Upon interviewing a few Upper School students here at Oak Hall, I noticed an odd detail. The goal of interviewing these students was to be able to gauge attitudes surrounding online learning and in-person learning. In seeking this information, I came to the realization that none of the people I had talked to describe their experience — online or otherwise — as bad. It’s true that during the conversation, they talked of improvements that could be made. For example, many students expressed concerns about the internet connection quality at the school, and the unreliability of the video cameras teachers are using. Those same students also expressed annoyance with the issue of low video quality that makes it hard to see what’s on the board. But for every person that I spoke with, these remarks were prefaced and/or followed by lenience, kindness, and understanding that this situation is a difficult one to navigate.
It seems clear to me that there is a very particular attitude that is emerging. An attitude that is common to a large majority of all of the students. It’s an attitude of lenience, and ability to work with others to try and make the best out of a tough situation. No one that I spoke with told me that everything was going perfectly. Most said that things were going “pretty well” and acknowledged the problems we are currently facing. Issues with device connectivity, choice of online platforms, video quality, and many others were all mentioned. Nobody told me that this meant that the school was responding poorly to the situation, nor that they were responding poorly.
I also took some time to talk to some of the Upper School teachers and get their thoughts regarding the in-person versus online learning dichotomy. These teachers echoed similar concerns as the students, but they were able to extrapolate further on many of the concerns, given that they have a larger pool of students that they hear from regularly. For example, Upper School Spanish teacher Libby Karow noted that many of her students were having “[i]ssues of WiFi quality, connectivity, ability to access some documents,” she said. In addition, Krystal Serrano, Upper School Spanish teacher, mentioned that some of her students were having a “tough time hearing the other students or with the technology glitches that come with doing all classes online.” I feel that many teachers, especially those I spoke with, will be happy to hear the general consensus of lenience and understanding from the student perspective, as many teachers seem to value this response more than the students realize.

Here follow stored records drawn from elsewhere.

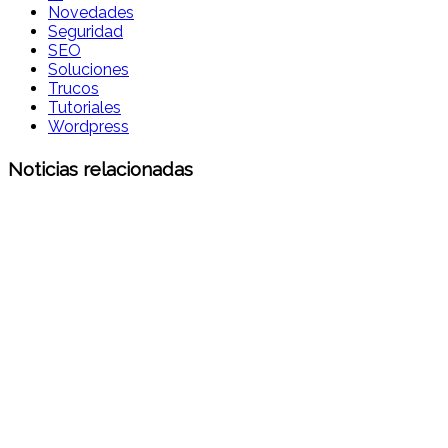
Novedades
Seguridad
SEO
Soluciones
Trucos
Tutoriales
Wordpress
Noticias relacionadas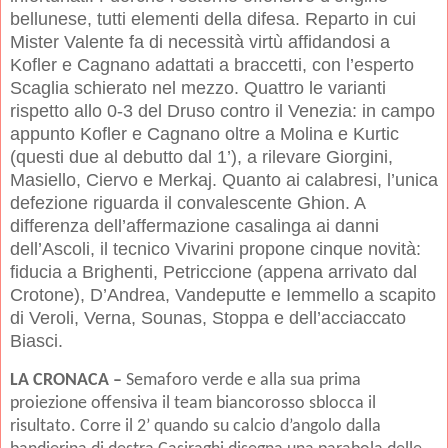
bellunese, tutti elementi della difesa. Reparto in cui
Mister Valente fa di necessità virtù affidandosi a
Kofler e Cagnano adattati a braccetti, con l’esperto
Scaglia schierato nel mezzo. Quattro le varianti
rispetto allo 0-3 del Druso contro il Venezia: in campo
appunto Kofler e Cagnano oltre a Molina e Kurtic
(questi due al debutto dal 1’), a rilevare Giorgini,
Masiello, Ciervo e Merkaj. Quanto ai calabresi, l’unica
defezione riguarda il convalescente Ghion. A
differenza dell’affermazione casalinga ai danni
dell’Ascoli, il tecnico Vivarini propone cinque novità:
fiducia a Brighenti, Petriccione (appena arrivato dal
Crotone), D’Andrea, Vandeputte e Iemmello a scapito
di Veroli, Verna, Sounas, Stoppa e dell’acciaccato
Biasci.
LA CRONACA –
Semaforo verde e alla sua prima
proiezione offensiva il team biancorosso sblocca il
risultato. Corre il 2’ quando su calcio d’angolo dalla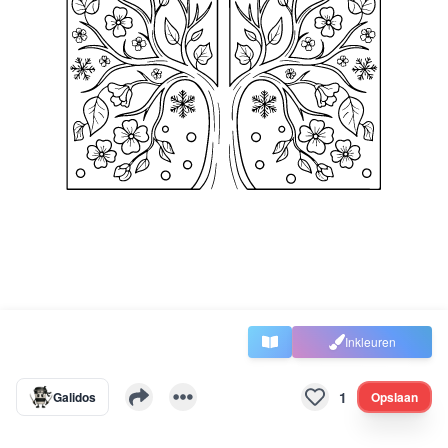
Inkleuren
1
Galidos
Opslaan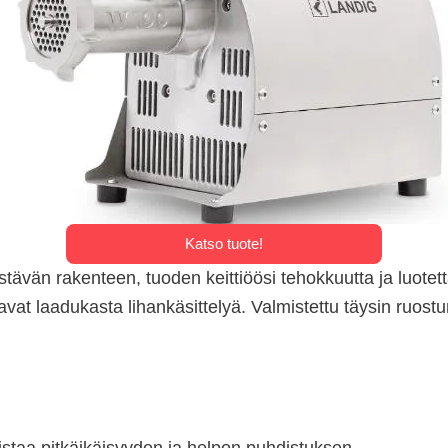
Katso tuote!
ävän rakenteen, tuoden keittiöösi tehokkuutta ja luotetta
vostavat laadukasta lihankäsittelyä. Valmistettu täysin r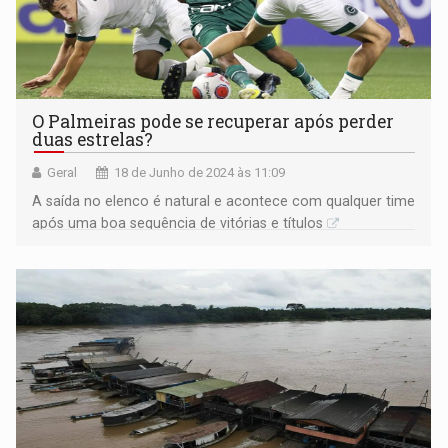
O Palmeiras pode se recuperar após perder
duas estrelas?
Geral
18 de Junho de 2024 às 11:09
A saída no elenco é natural e acontece com qualquer time
após uma boa sequência de vitórias e títulos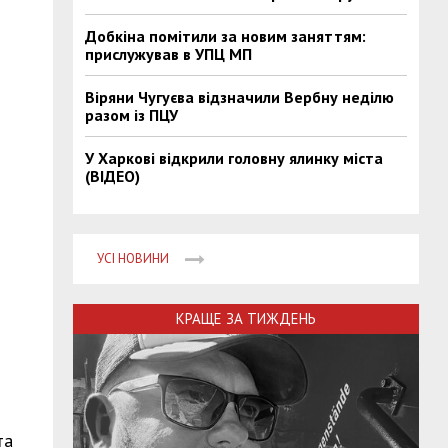
Добкіна помітили за новим заняттям:
прислужував в УПЦ МП
Віряни Чугуєва відзначили Вербну неділю
разом із ПЦУ
У Харкові відкрили головну ялинку міста
(ВІДЕО)
УСІ НОВИНИ
КРАЩЕ ЗА ТИЖДЕНЬ
та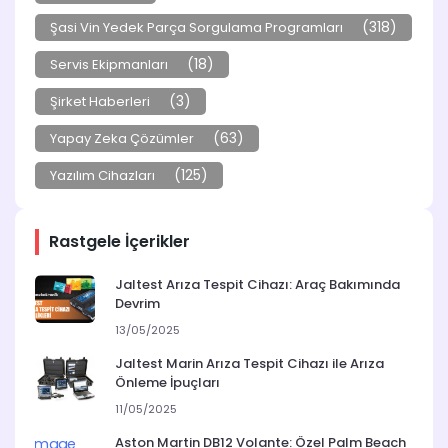
(318)
Şasi Vin Yedek Parça Sorgulama Programları
(18)
Servis Ekipmanları
(3)
Şirket Haberleri
(63)
Yapay Zeka Çözümler
(125)
Yazılım Cihazları
Rastgele İçerikler
Jaltest Arıza Tespit Cihazı: Araç Bakımında
Devrim
13/05/2025
Jaltest Marin Arıza Tespit Cihazı ile Arıza
Önleme İpuçları
11/05/2025
Aston Martin DB12 Volante: Özel Palm Beach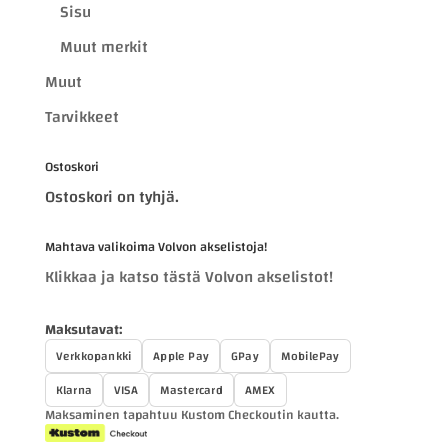
Sisu
Muut merkit
Muut
Tarvikkeet
Ostoskori
Ostoskori on tyhjä.
Mahtava valikoima Volvon akselistoja!
Klikkaa ja katso tästä Volvon akselistot!
Maksutavat:
Verkkopankki
Apple Pay
GPay
MobilePay
Klarna
VISA
Mastercard
AMEX
Maksaminen tapahtuu Kustom Checkoutin kautta.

Upper School history teacher Charles Wharton has faith in the student’s ability and resilience to overcome the hardships they are facing. “Hopefully, [the students] can continue to push through the challenges, as well as have patience with us teachers,” he said. “For teachers, it is not easy to try and connect with both in-person and online students as well as do additional tasks like cleaning desks and supervising lunch or morning duty sometimes,” Wharton continued.
In summary, issues with technology notwithstanding, there is a positive and constructive mood pervading the Oak Hall community, even though times are difficult. “All students still seem to be focused on trying to reach their full potential — I have been impressed by how hard my students are working this year and appreciate their strong efforts,” Wharton noted. Clearly, students remain committed to doing the best they can, as do teachers. Karrow expanded on Wharton’s positive outlook. “It is all possible, it just takes effort, patience, and commitment to make the experience as good as it can be for everyone no matter where they are sitting.”